CARTAS AL s XX | 19 de febrero de 1919, miércoles. Encuentro en Raivola


El Báltico es una losa de sílice que quema los pies si se camina por encima, dice Edith nada más detenerse frente a la playa de Raivola. Hagar contempla el mar abierto junto a su amiga. En Gustavs, ahora recuerda el pueblo donde nació, da la impresión de que de islote en islote se pueda ir saltando a Estocolmo, nunca he estado en Estocolomo, ¿y tú Edith? Ambas se hablan en sueco. Conozco bien los hospitales suizos, son grandes, el aire no consigue nunca embolsarse en sus ventilados corredores, techos altos, grandes ventanales, uniformes blancos, tenía solo diecinueve años y ya arrastraba una sentencia, tuberculosis, pero este año, cuando florezcan los abedules, cumpliré veintisiete años, me parece un milagro. Hasta septiembre tuve veinticuatro años, replica Hagar. Vaya, tú te quitas años y yo me los pongo. Será porque tienes complejo de ser la mayor de las dos. ¿Tú crees?, solo he nacido un año antes que tú. Somos hermanas, Edith Södergran.

La escasa luz de la mañana de febrero en la que caminan hasta el mar se consume a gran velocidad. Nubarrones oscuros vagan por el este, como ejércitos desplazados desde la costa rusa. Tal vez pronto vuelva a nevar. Te dije que podíamos haber ido al lago, está en el mismo Raivola, no hay que caminar tanto. Pero tú, Edith, vienes con frecuencia aquí, a esta playa pedregosa y solitaria, y te sientas a escribir, cuántas veces me lo has contando en tus cartas. No en febrero. Ah, pero yo quería ver el lugar de donde manan tus poemas, Edith. ¿Este mar de silicio es lo que querías conocer?, ¿este cielo que parece un yacimiento de carbón colocado bocabajo? Desde Gustavs, de niña, me imaginaba el Báltico como un mar de juguete. Hay islotes donde apenas cabe una persona tumbada, sobre uno próximo a la costa le pedí a mi abuelo que me llevara en barca y me dejara allí después de haber construido una casa de muñecas. Todo lo que cuentas es como si lo recordara de mi propia infancia, somos idénticas, Hagar Olsson.

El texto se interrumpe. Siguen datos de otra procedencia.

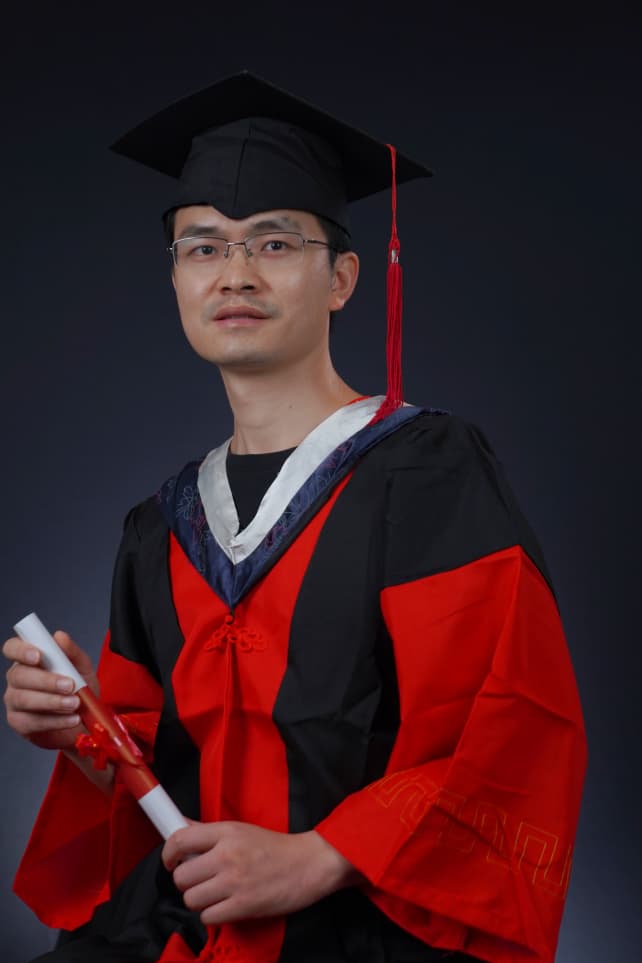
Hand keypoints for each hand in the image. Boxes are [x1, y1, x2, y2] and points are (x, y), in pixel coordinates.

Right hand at [3, 630, 97, 750]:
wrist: (83, 719)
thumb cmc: (77, 689)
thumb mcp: (81, 668)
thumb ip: (71, 652)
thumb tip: (60, 636)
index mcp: (28, 659)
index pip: (12, 648)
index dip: (21, 650)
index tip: (38, 656)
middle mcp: (16, 678)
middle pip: (19, 675)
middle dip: (46, 681)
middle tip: (70, 685)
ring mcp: (14, 701)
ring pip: (25, 699)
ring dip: (52, 702)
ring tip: (74, 704)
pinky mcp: (19, 722)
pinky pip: (33, 721)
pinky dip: (55, 720)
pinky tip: (71, 719)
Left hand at [162, 821, 361, 924]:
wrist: (308, 864)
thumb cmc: (275, 847)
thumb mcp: (241, 830)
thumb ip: (209, 832)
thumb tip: (181, 827)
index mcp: (226, 832)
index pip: (180, 840)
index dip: (167, 854)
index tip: (170, 861)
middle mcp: (227, 855)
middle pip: (181, 876)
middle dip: (186, 881)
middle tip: (199, 880)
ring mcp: (234, 882)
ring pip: (191, 899)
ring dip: (199, 900)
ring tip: (214, 894)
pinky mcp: (243, 906)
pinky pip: (208, 917)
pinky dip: (213, 915)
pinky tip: (225, 906)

Es cierto, habitamos las dos solas una misma isla en el océano de la literatura. Entonces, Hagar, ¿explícame por qué demonios has tenido que escribir esos comentarios admirables y detestables al mismo tiempo?, la verdad, ahora no sé si estar molesta o agradecida, quizá hubiera preferido que solo existieran las opiniones execrables y así tener claros los argumentos para odiar tu reseña. He viajado hasta Raivola para conocerte, Edith, y he caminado sobre la nieve hasta este pedregal aislado solo para ver con mis propios ojos la fuente de tus poemas, ¿no es cierto? Lo es, y, créeme, soy feliz de haberte abrazado y de acompañarte hasta mi lugar más secreto, las dos cogidas del brazo, como dos compañeras de colegio ya inseparables.

Edith, la poesía es un don sagrado que nos excede a ti y a mí, las dos nos debemos por entero a ella, pero nosotras no podremos poseerla nunca, allá donde queramos abrazarla, se deshará en nada como una nube tras la tormenta, no alcanzaremos a ser ni siquiera la esposa ante el despótico marido, la que posee al menos la evidencia de su terror y el patrimonio de su odio, se lo deberemos todo y la poesía no nos restituirá nada de lo que le entregamos, tus poemas de septiembre, aquellos que, sin saberlo, escribiste para celebrar mi aniversario, me hicieron morir y vivir al mismo tiempo; morir como quien lo desea cuando se ve a sí misma al descubierto y vivir como quien descubre la vida que se había negado a ver hasta aquel momento, por eso quise que al leer mi lectura de tu libro, no la escribí para ningún otro lector de la revista, sintieras tú lo mismo que había sentido yo al leerlo, tirria y pasión hacia ti, la autora de mi gozo y de mi penuria, enteramente fundidas.